Hello everyone! Exactly five years ago today, on December 16th, 2009, I published this blog's very first post. The post is called "Mormon Mysticism?," and it represents the very beginnings of my still-growing impulse to share the thoughts, insights, and ideas I have with the world. Looking back on it now, I've realized that my decision to make a blog was nothing less than a prompting from the Spirit. Even if I don't consider the effects it has had on other people, the blog has helped me to develop as a person, a thinker, and an individual in more ways than I can count. True to its name, it effectively acts as a giant journal (or series of journals) for me to record and revisit my intellectual insights and the progress I make as I pass through them. When I testify of the gospel's truth in its pages, I effectively testify to my future self and help him with the doubts that may have creeped in since the relevant posts. This blog has also helped me develop confidence in myself in a writer and as a thinker, for some of the favorite things I've ever written can be found here. Finally (and a little surprisingly), this blog indirectly led to my first romantic relationship.
But as far as I'm aware, I think that my blog has helped other people, too. From the people that contact me or comment on the links to my posts on Facebook, I've gathered that this blog has given light and insight to people in the midst of the dark times of doubt and isolation. I don't say this to boast. Instead, I (like Ammon) boast in the majesty and mystery of God, who I believe used me as a simple tool to assist other people in their time of need. In that sense, my experience resonates with Adam S. Miller's statement that, “working, you will find that you are not your own and that God is at work in you. You will find that God, in both rough and subtle ways, is working in and through you to do things you can’t do and create things you don’t entirely understand.”
And that's precisely the thing: oftentimes I don't understand the full meaning of what I've written here until months after I post it. To use another Book of Mormon idea, I believe that many of my blog posts are like seeds, which only grow into their fullness and their relevance with time. As to where these seeds come from, I can only say that I have often felt "carried along" by my impulse to write a post, but even that doesn't give a true picture of what it's like. In fact, I suppose that one could best describe these posts as the "pneuma" of John 3:8, of which you hear its sound, but can't tell where it came from or where it's going.

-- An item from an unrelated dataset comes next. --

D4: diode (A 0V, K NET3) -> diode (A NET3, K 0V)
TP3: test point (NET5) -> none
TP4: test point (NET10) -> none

In summary, my blog has probably been the biggest way in which I've come to see God's hand in my life. The posts I write here help me become aware of the divine currents constantly nudging me to go where I need to go and to believe what I need to believe, and without it I wonder if I could have ever found my way to where I am right now. Writing this, I now see that the Spirit working invisibly within me knew that all these wonderful things would happen when it gave me an impulse to write my first blog post. And knowing that, how can one not wonder what mysterious blessings lie hidden in a seemingly insignificant prompting followed today?